In a significant milestone for Australian biotech, Telix Pharmaceuticals Limited (ASX: TLX) has announced that the U.S. Food and Drug Administration (FDA) has accepted the New Drug Application (NDA) for its brain cancer imaging agent, TLX101-CDx (Pixclara®). Even better, the application has been granted priority review, setting a target decision date (PDUFA) for 26 April 2025. If successful, this would enable a U.S. commercial launch of the product later that year.
Pixclara, a fluorine-18-labelled PET agent, is designed to improve the imaging of gliomas—primary brain tumours that are notoriously hard to manage due to their aggressive nature and challenging diagnosis. Pixclara’s approval would fill a critical gap in the U.S. market, as there is currently no FDA-approved, targeted amino acid PET agent for imaging gliomas in both adult and paediatric patients.
Pixclara aims to break through this diagnostic barrier by offering more biologically specific imaging. Where MRI relies heavily on disruption to the blood-brain barrier and lacks precision in differentiating tumour growth from treatment-related changes, Pixclara’s use of amino acid transporter proteins promises a more targeted approach. This ability to enhance decision-making in the treatment of glioma could save crucial time in adjusting or intensifying therapy, improving patient outcomes in what is often a race against the clock.
The FDA has recognised Pixclara's potential, granting it both orphan drug status and a fast track designation.
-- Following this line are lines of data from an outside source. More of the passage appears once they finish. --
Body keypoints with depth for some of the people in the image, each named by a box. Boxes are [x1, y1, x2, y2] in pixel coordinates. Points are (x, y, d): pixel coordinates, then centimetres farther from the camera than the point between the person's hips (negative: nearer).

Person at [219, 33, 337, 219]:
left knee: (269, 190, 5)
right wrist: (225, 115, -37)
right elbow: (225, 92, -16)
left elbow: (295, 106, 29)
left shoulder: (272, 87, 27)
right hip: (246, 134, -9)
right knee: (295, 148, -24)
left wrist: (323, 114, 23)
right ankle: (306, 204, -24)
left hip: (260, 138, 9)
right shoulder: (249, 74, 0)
These designations acknowledge the severity of glioma as a disease with unmet medical needs and pave the way for expedited development and review.
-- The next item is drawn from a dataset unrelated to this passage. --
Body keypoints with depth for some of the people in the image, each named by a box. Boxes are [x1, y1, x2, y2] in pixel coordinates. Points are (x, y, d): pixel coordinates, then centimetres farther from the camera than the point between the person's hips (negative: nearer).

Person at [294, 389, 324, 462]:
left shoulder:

Telix’s CEO of Precision Medicine, Kevin Richardson, highlighted the importance of the FDA’s decision, stating that “the approval of Pixclara will drive a step-change for brain cancer imaging in the U.S., and bring it into line with a more advanced standard of care currently used in other markets.”
In addition to potentially revolutionising brain cancer diagnosis, Telix is exploring Pixclara’s role as a companion diagnostic agent to its investigational treatment, TLX101-Tx. This therapy, targeting the same amino acid transporters as Pixclara, is in the development pipeline for treating glioblastoma (GBM), the most aggressive form of glioma.
The acceptance of the NDA for Pixclara comes amid growing recognition of the need for precision medicine in oncology, where therapies are becoming increasingly tailored to individual patient profiles. Should Pixclara secure FDA approval, it would align the U.S. more closely with European standards, where FET PET (the core technology behind Pixclara) is already integrated into clinical guidelines for glioma imaging.
This announcement also reinforces Telix’s growing global footprint in radiopharmaceuticals. While its first imaging product, Illuccix®, has already secured approval in key markets like the U.S., Australia, and Canada, Pixclara represents a fresh push into the neuro-oncology space—a sector ripe for innovation, given the immense challenges of diagnosing and treating CNS tumours.
While the April 2025 PDUFA date represents a significant milestone, Telix is also gearing up for future challenges in manufacturing, commercialisation, and ensuring Pixclara’s integration into U.S. healthcare systems. Nevertheless, investors will be watching closely, with Telix’s stock likely to reflect the growing anticipation around this pivotal moment for the company.
In the high-stakes world of biotech, securing FDA priority review is a major win. And if all goes well, Pixclara could soon become a crucial tool in the fight against one of the most devastating forms of cancer.